Oases in a Charger Desert: Bringing EV Chargers to Urban Residences

Public chargers are becoming more and more popular, but 80% of all charging still takes place at home. Even operating an EV can be challenging for drivers who don’t own their own homes and garages because of “charger deserts” in some cities. According to the New York Times, “plenty of people, worried about climate change, would make for a potentially receptive audience for EVs. But without a garage, they often feel locked out of the game.”

Bayside Queens resident Jonathan Spira was interested in a Jaguar I-Pace but passed because charging seemed impossible, stating, “It’s ridiculous. I can’t go miles from my home and then do nothing for several hours.” Residents tried to get them installed, but the condo got hung up on where to install them and who would pay.

Studies reveal only 56% of the population has their own parking spots. For everyone else, even if apartment buildings install chargers in their garages, it won’t help residents who don’t have a dedicated spot of their own and are not allowed to park there.

How can urban dwellers own and charge EVs? In Oregon, new builds are required to be EV-ready, and many more states are on the verge of the same. If you live in an older building, do your preparation and research before contacting HOA. First, survey other residents. Find how many employees, residents, and visitors already own EVs and how many are considering buying one. Owners are more apt to install chargers if many residents want them.

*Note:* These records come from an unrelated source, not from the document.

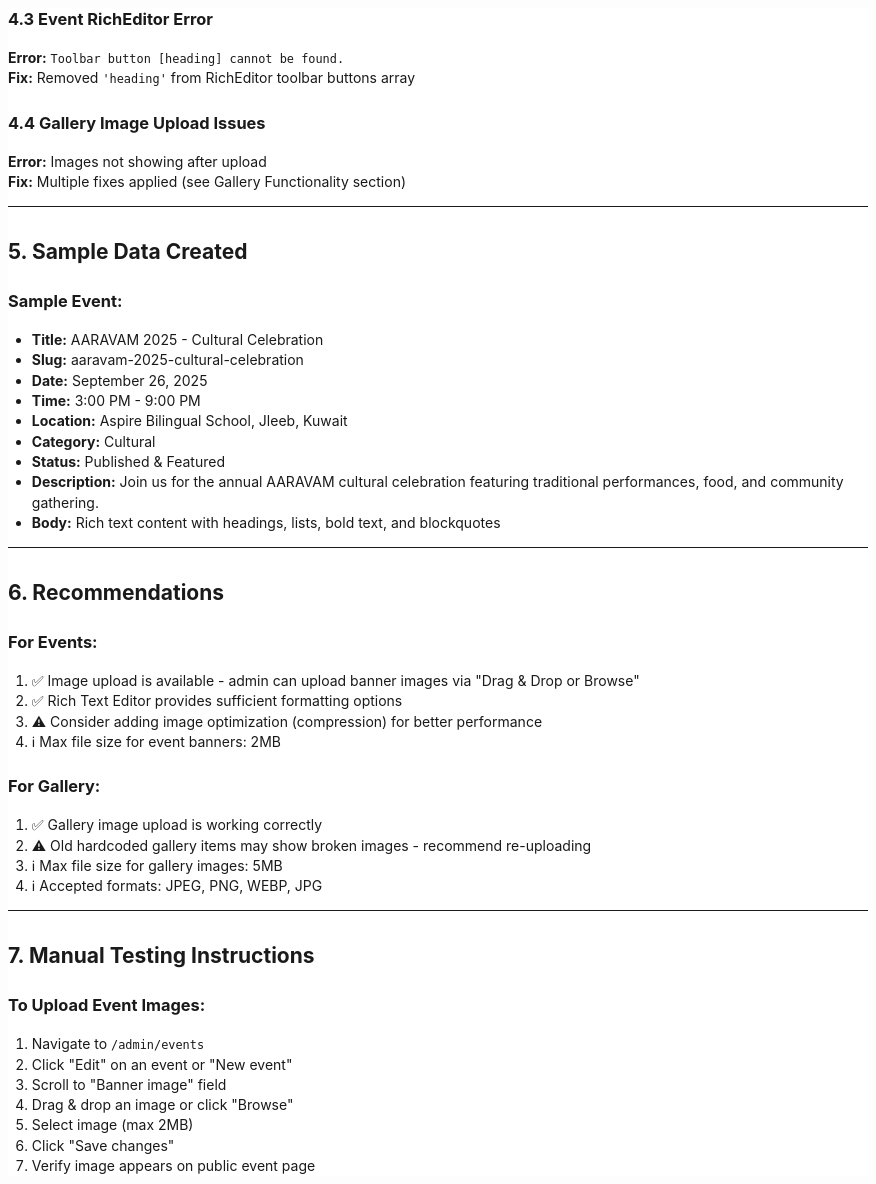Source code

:### 4.3 Event RichEditor Error
**Error:** `Toolbar button [heading] cannot be found.`  
**Fix:** Removed `'heading'` from RichEditor toolbar buttons array

### 4.4 Gallery Image Upload Issues
**Error:** Images not showing after upload  
**Fix:** Multiple fixes applied (see Gallery Functionality section)

---

## 5. Sample Data Created

### Sample Event:
- **Title:** AARAVAM 2025 - Cultural Celebration
- **Slug:** aaravam-2025-cultural-celebration
- **Date:** September 26, 2025
- **Time:** 3:00 PM - 9:00 PM
- **Location:** Aspire Bilingual School, Jleeb, Kuwait
- **Category:** Cultural
- **Status:** Published & Featured
- **Description:** Join us for the annual AARAVAM cultural celebration featuring traditional performances, food, and community gathering.
- **Body:** Rich text content with headings, lists, bold text, and blockquotes

---

## 6. Recommendations

### For Events:
1. ✅ Image upload is available - admin can upload banner images via "Drag & Drop or Browse"
2. ✅ Rich Text Editor provides sufficient formatting options
3. ⚠️ Consider adding image optimization (compression) for better performance
4. ℹ️ Max file size for event banners: 2MB

### For Gallery:
1. ✅ Gallery image upload is working correctly
2. ⚠️ Old hardcoded gallery items may show broken images - recommend re-uploading
3. ℹ️ Max file size for gallery images: 5MB
4. ℹ️ Accepted formats: JPEG, PNG, WEBP, JPG

---

## 7. Manual Testing Instructions

### To Upload Event Images:
1. Navigate to `/admin/events`
2. Click "Edit" on an event or "New event"
3. Scroll to "Banner image" field
4. Drag & drop an image or click "Browse"
5. Select image (max 2MB)
6. Click "Save changes"
7. Verify image appears on public event page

Second, be aware of what your rights already are. If you live in California, Oregon, Florida, Colorado, or Ontario, HOA cannot deny a resident an EV charger if they pay for installation and electricity. Check the laws in your city and state.

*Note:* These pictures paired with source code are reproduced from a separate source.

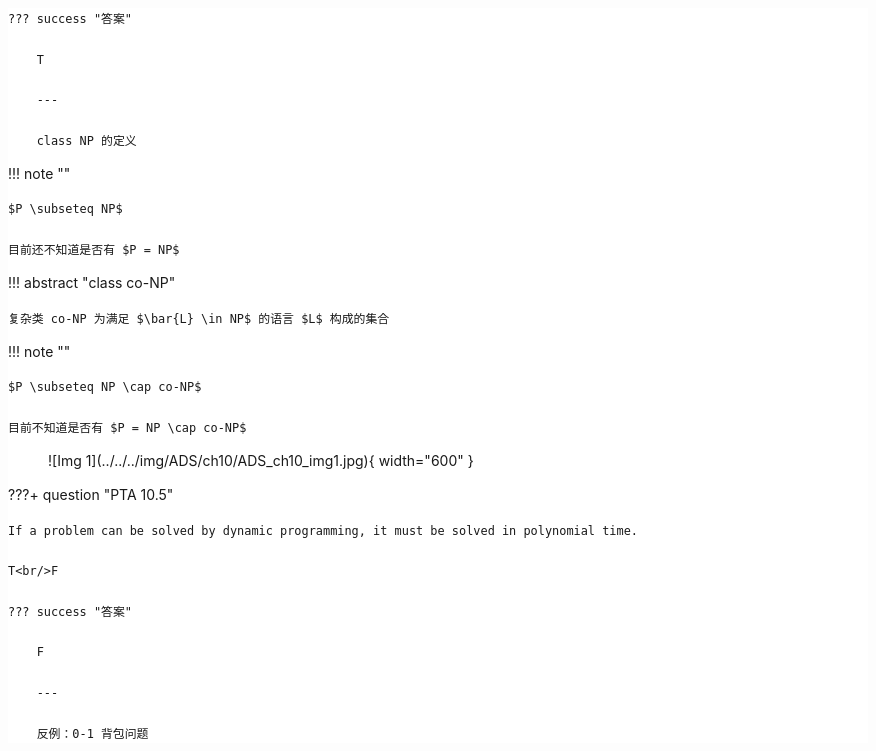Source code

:     ??? success "答案"

        T

        ---

        class NP 的定义

!!! note ""

    $P \subseteq NP$

    目前还不知道是否有 $P = NP$

!!! abstract "class co-NP"

    复杂类 co-NP 为满足 $\bar{L} \in NP$ 的语言 $L$ 构成的集合

!!! note ""

    $P \subseteq NP \cap co-NP$

    目前不知道是否有 $P = NP \cap co-NP$

<figure markdown="span">
    ![Img 1](../../../img/ADS/ch10/ADS_ch10_img1.jpg){ width="600" }
</figure>

???+ question "PTA 10.5"

    If a problem can be solved by dynamic programming, it must be solved in polynomial time. 

    T<br/>F

    ??? success "答案"

        F

        ---

        反例：0-1 背包问题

Next, be ready with a financial plan. Owners are going to be concerned about the price of rewiring, trenching, installation, and electricity. Rewiring is generally not necessary. If the charger is being installed for just one spot, the installation will be paid for by the resident. In fact, it’s illegal in most buildings to make residents who aren’t using the charger pay for it, and all charges have to be linked to your unit, easy with the Blink Network with the necessary permits and plans.

EVSE can be a significant investment, so always check federal, state, and local tax initiatives and rebates to see if you can get money back for your purchase; it would be unusual for a facility not to be able to take advantage of incentives of some kind. EnergyStar Certified chargers can also save up to 40% of the electricity used by a standard charger. Click here to learn more about residential incentives.

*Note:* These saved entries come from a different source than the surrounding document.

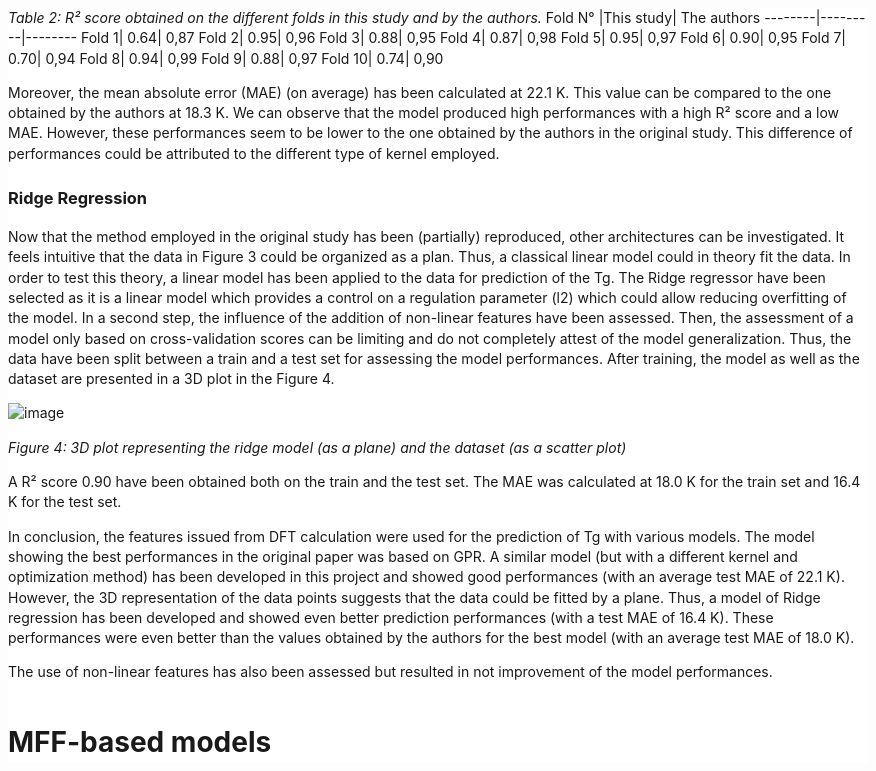 *Table 2: R² score obtained on the different folds in this study and by the authors.*
Fold N°	|This study|	The authors
--------|---------|--------
Fold 1|	0.64|	0,87
Fold 2|	0.95|	0,96
Fold 3|	0.88|	0,95
Fold 4|	0.87|	0,98
Fold 5|	0.95|	0,97
Fold 6|	0.90|	0,95
Fold 7|	0.70|	0,94
Fold 8|	0.94|	0,99
Fold 9|	0.88|	0,97
Fold 10|	0.74|	0,90

Moreover, the mean absolute error (MAE) (on average) has been calculated at 22.1 K. This value can be compared to the one obtained by the authors at 18.3 K. We can observe that the model produced high performances with a high R² score and a low MAE. However, these performances seem to be lower to the one obtained by the authors in the original study. This difference of performances could be attributed to the different type of kernel employed.

### Ridge Regression

Now that the method employed in the original study has been (partially) reproduced, other architectures can be investigated. It feels intuitive that the data in Figure 3 could be organized as a plan. Thus, a classical linear model could in theory fit the data. In order to test this theory, a linear model has been applied to the data for prediction of the Tg. The Ridge regressor have been selected as it is a linear model which provides a control on a regulation parameter (l2) which could allow reducing overfitting of the model. In a second step, the influence of the addition of non-linear features have been assessed.
Then, the assessment of a model only based on cross-validation scores can be limiting and do not completely attest of the model generalization. Thus, the data have been split between a train and a test set for assessing the model performances.
After training, the model as well as the dataset are presented in a 3D plot in the Figure 4.

![image](https://user-images.githubusercontent.com/108140094/210527069-7775f006-6ed0-4590-a44f-794ea139760c.png)

*Figure 4: 3D plot representing the ridge model (as a plane) and the dataset (as a scatter plot)*

A R² score 0.90 have been obtained both on the train and the test set. The MAE was calculated at 18.0 K for the train set and 16.4 K for the test set.

In conclusion, the features issued from DFT calculation were used for the prediction of Tg with various models. The model showing the best performances in the original paper was based on GPR. A similar model (but with a different kernel and optimization method) has been developed in this project and showed good performances (with an average test MAE of 22.1 K). However, the 3D representation of the data points suggests that the data could be fitted by a plane. Thus, a model of Ridge regression has been developed and showed even better prediction performances (with a test MAE of 16.4 K). These performances were even better than the values obtained by the authors for the best model (with an average test MAE of 18.0 K).

The use of non-linear features has also been assessed but resulted in not improvement of the model performances.

# MFF-based models
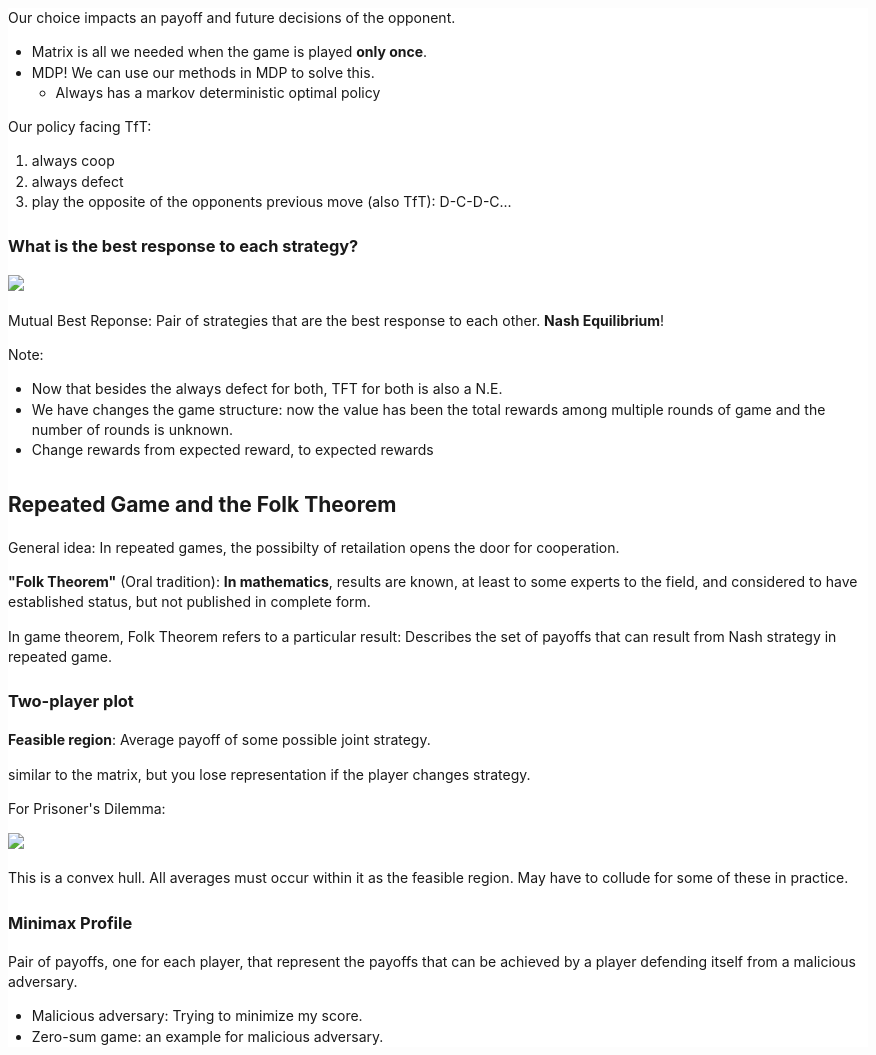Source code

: Our choice impacts an payoff and future decisions of the opponent.

* Matrix is all we needed when the game is played **only once**.
* MDP! We can use our methods in MDP to solve this.
  * Always has a markov deterministic optimal policy

Our policy facing TfT:
1. always coop
2. always defect
3. play the opposite of the opponents previous move (also TfT): D-C-D-C...

### What is the best response to each strategy?

![](images/best_response.png)

Mutual Best Reponse: Pair of strategies that are the best response to each other. **Nash Equilibrium**!

Note:
* Now that besides the always defect for both, TFT for both is also a N.E.
* We have changes the game structure: now the value has been the total rewards among multiple rounds of game and the number of rounds is unknown.
* Change rewards from expected reward, to expected rewards

## Repeated Game and the Folk Theorem

General idea: In repeated games, the possibilty of retailation opens the door for cooperation.


**"Folk Theorem"** (Oral tradition): **In mathematics**, results are known, at least to some experts to the field, and considered to have established status, but not published in complete form.

In game theorem, Folk Theorem refers to a particular result: Describes the set of payoffs that can result from Nash strategy in repeated game.

### Two-player plot

**Feasible region**: Average payoff of some possible joint strategy.

similar to the matrix, but you lose representation if the player changes strategy.

For Prisoner's Dilemma:

![](images/two_player_plot.png)

This is a convex hull.  All averages must occur within it as the feasible region.  May have to collude for some of these in practice.

### Minimax Profile

Pair of payoffs, one for each player, that represent the payoffs that can be achieved by a player defending itself from a malicious adversary.

* Malicious adversary: Trying to minimize my score.
* Zero-sum game: an example for malicious adversary.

Choose one of Blink’s networked plans, and we can make installation easy and cost-effective. If the building is still pessimistic about the idea, a community charger that serves more than one resident is another option and a popular one because it enables the building to charge a fee for use. It’s also great to point out that EVSE is a potential source of revenue for the building for the parking facility that chooses to charge users. Chargers also raise property values for the building, which can acquire LEED points and for surrounding residences. EV charger installation and hosting companies, like Blink, can consolidate parking fees and charging fees to make the process easier for proprietors. And invite one of our reps out to explain installation and cost to the owner and help choose the right location.

Other options for charging in the city are possible with a little creativity. Los Angeles, for example, has installed EV chargers on light poles along city streets. According to LAists’s “LAStreet Lights Might One Day Charge The Electric Car You Don’t Yet Have”, two-thirds of LA households rent, presenting the same issue as many other cities-residents without parking garages. According to the article, “‘When the city decided that one of their priorities was to encourage the purchase of EV vehicles, it seemed prudent that it would be best to attach EV charging stations to our light poles,’ said Norma Isahakian, director of the Los Angeles Bureau of Street Lighting.”

The UK has brought “pop-up” charging stations to London. Most of the time, these chargers are hidden underground, out of the way. This keeps them from blocking public walkways. When an EV pulls up, it literally pops up out of the ground. When the car is done charging and disconnects, a signal goes to the charger to go back underground, out of sight. These chargers are in their beginning stages, but reviews are “overwhelmingly positive.”

With most young people who care about sustainability in urban environments, it’s becoming more important than ever to make it easy for them to own an EV. City governments and privately owned buildings are getting creative to find ways to make their housing more attractive to the environmentally conscious and tech-savvy.